Wednesday, April 29, 2015

The First Meeting

Father Charles Brandt is ninety three years old and lives in a hermitage that is a quarter mile from the road in a dense woods about a stones throw from the Oyster River.  We became interested in doing a documentary on Father Charles when a friend of ours, Anne Davies told us about his unique existence in the woods of Vancouver Island. We were interested in exploring why someone would choose this solitary life and how his commitment to meditation, contemplation, and achieving a certain stillness in his life could help us cope with the incessant chatter of technology.

Father Charles Brandt Hermitage
During our first meeting with Father Charles we decided that the initial interviews would cover the biographical details of his life and then as we grew more comfortable we could begin to ask the important "why?" questions.


Interviewing Father Charles
We used a technique where by a half silvered mirror was placed in front of the camera lens at a forty-five degree angle.  Anita Clearfield, who is interviewing Father Charles is reflected in the mirror allowing Father Charles to look directly in the lens while still maintaining eye contact with Anita. The benefit to this is to have Charles look directly at the viewer rather than the viewer being a third party who is eavesdropping on a conversation.  

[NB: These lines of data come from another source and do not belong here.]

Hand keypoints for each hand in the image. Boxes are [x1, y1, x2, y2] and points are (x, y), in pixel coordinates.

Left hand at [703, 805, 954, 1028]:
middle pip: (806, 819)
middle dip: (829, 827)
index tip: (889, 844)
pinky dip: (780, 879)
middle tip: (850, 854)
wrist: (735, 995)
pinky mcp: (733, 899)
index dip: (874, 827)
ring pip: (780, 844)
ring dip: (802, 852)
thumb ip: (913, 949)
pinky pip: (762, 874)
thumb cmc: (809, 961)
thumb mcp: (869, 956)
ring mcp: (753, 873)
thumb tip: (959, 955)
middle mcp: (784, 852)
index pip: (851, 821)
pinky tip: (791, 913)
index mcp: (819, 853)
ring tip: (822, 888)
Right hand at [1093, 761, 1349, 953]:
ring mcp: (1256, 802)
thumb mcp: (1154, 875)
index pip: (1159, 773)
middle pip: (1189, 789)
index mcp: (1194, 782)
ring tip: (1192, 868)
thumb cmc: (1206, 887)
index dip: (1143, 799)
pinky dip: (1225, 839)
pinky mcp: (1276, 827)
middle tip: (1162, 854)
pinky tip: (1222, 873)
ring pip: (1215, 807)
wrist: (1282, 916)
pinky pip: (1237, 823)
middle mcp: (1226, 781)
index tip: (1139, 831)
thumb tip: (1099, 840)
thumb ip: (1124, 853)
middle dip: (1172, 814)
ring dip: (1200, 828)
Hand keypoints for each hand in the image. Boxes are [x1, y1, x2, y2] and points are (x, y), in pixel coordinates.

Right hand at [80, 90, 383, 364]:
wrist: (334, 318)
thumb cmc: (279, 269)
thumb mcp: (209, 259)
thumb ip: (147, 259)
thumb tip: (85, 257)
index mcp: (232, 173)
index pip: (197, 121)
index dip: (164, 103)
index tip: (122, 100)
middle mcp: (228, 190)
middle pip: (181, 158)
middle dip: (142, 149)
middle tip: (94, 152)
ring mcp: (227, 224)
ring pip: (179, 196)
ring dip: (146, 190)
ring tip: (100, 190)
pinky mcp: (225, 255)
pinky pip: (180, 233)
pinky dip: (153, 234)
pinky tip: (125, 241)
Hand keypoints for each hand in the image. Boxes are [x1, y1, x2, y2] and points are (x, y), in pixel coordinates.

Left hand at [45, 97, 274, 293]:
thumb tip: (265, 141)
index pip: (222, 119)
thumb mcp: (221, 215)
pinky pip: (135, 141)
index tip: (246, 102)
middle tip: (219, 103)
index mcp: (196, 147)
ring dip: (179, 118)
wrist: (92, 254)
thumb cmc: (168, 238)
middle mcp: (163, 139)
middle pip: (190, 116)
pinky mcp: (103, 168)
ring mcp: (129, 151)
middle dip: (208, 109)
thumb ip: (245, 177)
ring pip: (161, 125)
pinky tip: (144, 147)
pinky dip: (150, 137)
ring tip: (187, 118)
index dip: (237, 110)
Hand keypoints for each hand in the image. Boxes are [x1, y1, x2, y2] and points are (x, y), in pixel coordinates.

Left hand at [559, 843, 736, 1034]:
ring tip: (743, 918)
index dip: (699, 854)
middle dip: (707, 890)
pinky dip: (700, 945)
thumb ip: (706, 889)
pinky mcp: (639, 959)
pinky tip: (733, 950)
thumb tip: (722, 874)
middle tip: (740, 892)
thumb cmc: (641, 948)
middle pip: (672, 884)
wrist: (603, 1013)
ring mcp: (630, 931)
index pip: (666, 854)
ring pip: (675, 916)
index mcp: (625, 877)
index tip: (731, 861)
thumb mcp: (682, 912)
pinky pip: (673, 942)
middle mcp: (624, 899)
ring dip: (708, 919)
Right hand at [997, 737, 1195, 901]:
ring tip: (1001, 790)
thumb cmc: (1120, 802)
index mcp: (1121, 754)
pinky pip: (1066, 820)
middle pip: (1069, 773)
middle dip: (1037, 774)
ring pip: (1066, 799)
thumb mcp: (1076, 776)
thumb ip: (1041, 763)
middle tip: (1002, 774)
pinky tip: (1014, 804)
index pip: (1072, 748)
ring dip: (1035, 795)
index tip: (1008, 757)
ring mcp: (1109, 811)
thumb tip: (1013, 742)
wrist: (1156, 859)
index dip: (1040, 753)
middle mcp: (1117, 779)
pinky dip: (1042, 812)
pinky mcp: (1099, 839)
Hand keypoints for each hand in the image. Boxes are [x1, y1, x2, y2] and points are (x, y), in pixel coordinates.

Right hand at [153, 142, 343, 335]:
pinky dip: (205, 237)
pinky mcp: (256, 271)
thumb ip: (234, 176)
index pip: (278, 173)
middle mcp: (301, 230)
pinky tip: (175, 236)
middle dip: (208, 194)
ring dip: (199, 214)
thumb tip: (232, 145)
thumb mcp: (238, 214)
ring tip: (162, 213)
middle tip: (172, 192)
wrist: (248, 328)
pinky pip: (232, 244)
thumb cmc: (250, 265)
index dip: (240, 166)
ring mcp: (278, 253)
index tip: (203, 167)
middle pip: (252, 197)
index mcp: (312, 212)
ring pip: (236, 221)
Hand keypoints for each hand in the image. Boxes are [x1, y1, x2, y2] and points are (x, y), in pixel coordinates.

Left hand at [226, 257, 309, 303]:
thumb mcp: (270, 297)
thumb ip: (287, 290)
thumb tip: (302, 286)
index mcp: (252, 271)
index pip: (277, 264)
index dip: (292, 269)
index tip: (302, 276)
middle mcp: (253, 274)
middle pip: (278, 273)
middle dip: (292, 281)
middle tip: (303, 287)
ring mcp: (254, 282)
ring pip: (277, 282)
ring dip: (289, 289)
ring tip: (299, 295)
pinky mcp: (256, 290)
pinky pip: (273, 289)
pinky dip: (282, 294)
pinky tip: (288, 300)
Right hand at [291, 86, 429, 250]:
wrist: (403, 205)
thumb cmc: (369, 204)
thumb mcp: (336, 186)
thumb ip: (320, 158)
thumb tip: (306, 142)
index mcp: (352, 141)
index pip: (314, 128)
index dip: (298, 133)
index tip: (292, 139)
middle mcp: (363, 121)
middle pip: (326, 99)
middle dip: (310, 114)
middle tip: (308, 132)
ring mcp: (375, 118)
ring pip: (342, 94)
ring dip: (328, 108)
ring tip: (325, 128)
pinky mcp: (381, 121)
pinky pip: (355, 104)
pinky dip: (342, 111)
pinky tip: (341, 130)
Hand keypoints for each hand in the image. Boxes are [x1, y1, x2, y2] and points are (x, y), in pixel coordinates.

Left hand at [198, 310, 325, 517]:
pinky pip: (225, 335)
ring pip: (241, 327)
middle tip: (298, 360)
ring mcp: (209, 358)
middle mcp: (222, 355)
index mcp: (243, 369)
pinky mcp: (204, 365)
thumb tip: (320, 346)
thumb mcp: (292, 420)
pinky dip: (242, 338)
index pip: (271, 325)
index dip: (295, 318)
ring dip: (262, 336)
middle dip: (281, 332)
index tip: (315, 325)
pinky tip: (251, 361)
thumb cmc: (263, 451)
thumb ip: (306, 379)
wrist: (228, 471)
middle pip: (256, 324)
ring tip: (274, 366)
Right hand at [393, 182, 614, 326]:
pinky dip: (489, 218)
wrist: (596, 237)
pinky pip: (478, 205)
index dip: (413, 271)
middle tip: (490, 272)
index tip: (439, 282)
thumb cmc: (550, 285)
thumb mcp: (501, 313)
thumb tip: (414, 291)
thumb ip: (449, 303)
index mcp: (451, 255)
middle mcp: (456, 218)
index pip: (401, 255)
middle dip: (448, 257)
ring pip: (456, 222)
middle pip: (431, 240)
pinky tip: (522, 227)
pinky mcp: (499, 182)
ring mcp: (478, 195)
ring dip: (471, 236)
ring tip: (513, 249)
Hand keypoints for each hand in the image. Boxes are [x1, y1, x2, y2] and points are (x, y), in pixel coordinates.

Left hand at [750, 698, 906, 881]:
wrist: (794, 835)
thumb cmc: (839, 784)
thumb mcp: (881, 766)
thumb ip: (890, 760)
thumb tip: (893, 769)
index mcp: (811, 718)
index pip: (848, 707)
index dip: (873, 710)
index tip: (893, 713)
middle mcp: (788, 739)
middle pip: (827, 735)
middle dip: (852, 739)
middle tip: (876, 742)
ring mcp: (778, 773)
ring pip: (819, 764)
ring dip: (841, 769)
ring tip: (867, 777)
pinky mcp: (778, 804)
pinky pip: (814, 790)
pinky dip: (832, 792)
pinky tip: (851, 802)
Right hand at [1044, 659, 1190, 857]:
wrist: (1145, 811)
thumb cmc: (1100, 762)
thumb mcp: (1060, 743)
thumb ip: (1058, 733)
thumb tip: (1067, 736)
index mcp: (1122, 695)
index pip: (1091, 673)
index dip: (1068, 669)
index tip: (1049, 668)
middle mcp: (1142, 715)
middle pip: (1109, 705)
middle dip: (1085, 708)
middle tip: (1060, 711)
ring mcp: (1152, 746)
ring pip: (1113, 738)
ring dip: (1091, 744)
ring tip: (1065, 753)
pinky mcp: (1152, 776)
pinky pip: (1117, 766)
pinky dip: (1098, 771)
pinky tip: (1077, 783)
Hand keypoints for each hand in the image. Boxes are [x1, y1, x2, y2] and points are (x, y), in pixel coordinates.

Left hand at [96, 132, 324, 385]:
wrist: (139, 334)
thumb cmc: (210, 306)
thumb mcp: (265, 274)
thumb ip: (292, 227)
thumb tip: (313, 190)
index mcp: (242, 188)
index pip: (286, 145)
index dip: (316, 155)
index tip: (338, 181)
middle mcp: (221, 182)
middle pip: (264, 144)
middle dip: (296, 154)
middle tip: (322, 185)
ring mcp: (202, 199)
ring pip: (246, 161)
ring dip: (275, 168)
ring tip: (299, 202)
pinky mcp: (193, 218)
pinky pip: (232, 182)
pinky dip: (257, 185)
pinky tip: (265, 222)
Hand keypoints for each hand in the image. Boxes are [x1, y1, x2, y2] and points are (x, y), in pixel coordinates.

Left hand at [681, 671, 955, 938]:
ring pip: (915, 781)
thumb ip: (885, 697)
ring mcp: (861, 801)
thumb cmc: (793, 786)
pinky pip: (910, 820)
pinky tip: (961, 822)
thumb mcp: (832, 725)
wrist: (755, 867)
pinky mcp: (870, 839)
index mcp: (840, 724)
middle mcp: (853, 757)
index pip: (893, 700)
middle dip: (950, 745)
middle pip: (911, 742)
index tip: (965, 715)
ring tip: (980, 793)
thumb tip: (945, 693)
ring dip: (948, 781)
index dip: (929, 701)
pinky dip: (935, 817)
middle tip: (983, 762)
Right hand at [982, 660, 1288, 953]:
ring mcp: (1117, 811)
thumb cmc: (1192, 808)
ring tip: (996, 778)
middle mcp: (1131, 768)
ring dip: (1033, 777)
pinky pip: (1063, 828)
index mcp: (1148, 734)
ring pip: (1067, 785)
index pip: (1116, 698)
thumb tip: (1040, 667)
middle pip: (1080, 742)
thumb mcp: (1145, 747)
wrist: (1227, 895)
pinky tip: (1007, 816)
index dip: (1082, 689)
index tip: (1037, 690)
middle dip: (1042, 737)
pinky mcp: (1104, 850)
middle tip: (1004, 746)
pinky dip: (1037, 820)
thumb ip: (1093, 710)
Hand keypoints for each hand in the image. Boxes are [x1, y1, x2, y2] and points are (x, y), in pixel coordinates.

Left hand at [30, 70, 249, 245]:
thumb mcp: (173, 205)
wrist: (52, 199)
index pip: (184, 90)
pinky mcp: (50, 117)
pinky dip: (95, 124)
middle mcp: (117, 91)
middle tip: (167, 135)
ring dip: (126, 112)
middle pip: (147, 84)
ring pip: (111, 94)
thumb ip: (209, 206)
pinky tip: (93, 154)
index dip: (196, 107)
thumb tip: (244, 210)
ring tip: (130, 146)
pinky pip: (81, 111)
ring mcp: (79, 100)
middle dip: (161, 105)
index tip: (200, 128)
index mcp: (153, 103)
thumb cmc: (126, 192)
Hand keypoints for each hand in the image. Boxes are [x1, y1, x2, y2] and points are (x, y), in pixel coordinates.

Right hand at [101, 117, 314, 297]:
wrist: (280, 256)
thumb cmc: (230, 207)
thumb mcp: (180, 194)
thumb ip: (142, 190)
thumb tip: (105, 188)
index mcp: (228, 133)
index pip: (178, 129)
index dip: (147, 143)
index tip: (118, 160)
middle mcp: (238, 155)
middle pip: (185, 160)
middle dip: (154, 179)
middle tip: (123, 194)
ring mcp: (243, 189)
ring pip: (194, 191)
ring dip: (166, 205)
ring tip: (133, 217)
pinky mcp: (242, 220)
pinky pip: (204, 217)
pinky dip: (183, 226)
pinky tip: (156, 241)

We interviewed Father Charles for about forty minutes the first day, taking us through his early years and into college.




Sunday, April 26, 2015

Political Boundries

April 24
We flew into Vancouver airport at around four o'clock today.  As we passed through customs Anita and I were waved through with our carts piled high with production equipment.  Shannon was pulled out of the line and was whisked away into a Immigration's warren of offices.  Anita and I were left in the large waiting area as Shannon went through an awful ordeal.  It seems that the authorities were convinced that Shannon was getting paid to work in Canada - this is illegal as the assumption is that any money she makes is taking a job away from Canadian citizens.  The authorities took away her phone and computer, scanned them for incriminating e-mails and messages, and then interrogated her for two hours.  The woman who was her interrogator was totally convinced that Shannon was here to make a documentary and was somehow getting paid to do it (anyone who makes documentaries knows how foolish that assumption was) and produced e-mails from us to Shannon about the logistics of the trip where we talked about paying for her ticket to Vancouver.  In the end they ended up calling us and we verified everything that Shannon had said and she was released.
I guess what bothers me the most is the powerlessness that we have in situations like this - our reasoning, negotiating and verbal skills mean nothing against someone who is so convinced of a person's guilt.  It also makes me think of the many parts of the world where this kind of interrogation and abuse are daily occurrences - I am particularly thinking of the Palestinians who must wait in lines for hours to pass check points - never knowing whether they will get to the work or back to their families.  We are privileged Americans and we can be overwhelmed by the system - imagine those who are poor and don't know the language who are routinely abused by the protectors of our political and economic borders.